Figure 2The overall survival curves (A) and progression-free survival curves (B) of transarterial chemoembolization with drug-eluting beads combined with cryoablation (DEB-TACE-Cryo) or cryoablation (Cryo) for unresectable hepatocellular carcinoma (HCC).
Figure 3Preoperative and postoperative pain scores in patients with unresectable hepatocellular carcinoma (HCC) treated with transarterial chemoembolization using drug-eluting beads combined with cryoablation (DEB-TACE-Cryo) or cryoablation (Cryo)

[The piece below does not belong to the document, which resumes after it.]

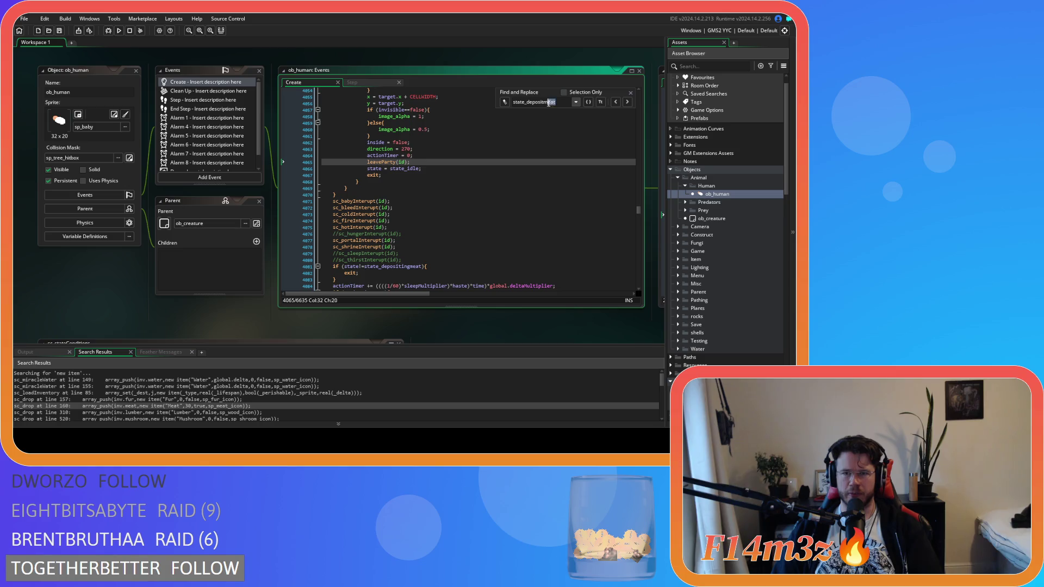
pyautogui.write('fur')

Rates of the most common complications after treatment
| Group | DEB-TACE-Cryo group | Cryo group | |
|---|---|---|---|
| Fever | 6 (20.7%) | 2 (6.5%) | 0.1398 |
| Pain | 21 (72.4%) | 17 (54.8%) | 0.1881 |
| Cough | 5 (17.2%) | 3 (9.7%) | 0.4653 |
| Ascites | 3 (10.3%) | 5 (16.1%) | 0.5101 |
| Nausea | 1 (3.4%) | 1 (3.2%) | 0.5144 |
| Pleural effusion | 5 (17.2%) | 5 (16.1%) | 0.5101 |
| Thrombocytopenia | 3 (10.3%) | 5 (16.1%) | 0.5101 |
| Erythropenia | 3 (10.3%) | 1 (3.2%) | 0.2693 |
| Elevated blood pressure | 3 (10.3%) | 4 (12.9%) | 0.7577 |
Figure 4Changes in hepatic functional reserve before and after treatment in both groups
In the DEB-TACE-Cryo group, the serum ALT and TBIL levels were 29.3 ± 14.2 U/L and 14.9 ± 6.77 μmol/L, respectively. Seven days after treatment, the ALT and TBIL values increased significantly (to 114.6 ± 92.1 U/L and 24.0 ± 15.4 μmol/L, respectively, P = 0.002 and P = 0.016; A and B). In the Cryo group, the ALT levels were 38.9 ± 13.5 U/L. Seven days after treatment, the ALT values increased significantly (to 73.2 ± 30.1 U/L, P = 0.008; A). No obvious change in AST or ALB levels were observed after treatment (P > 0.05; C and D).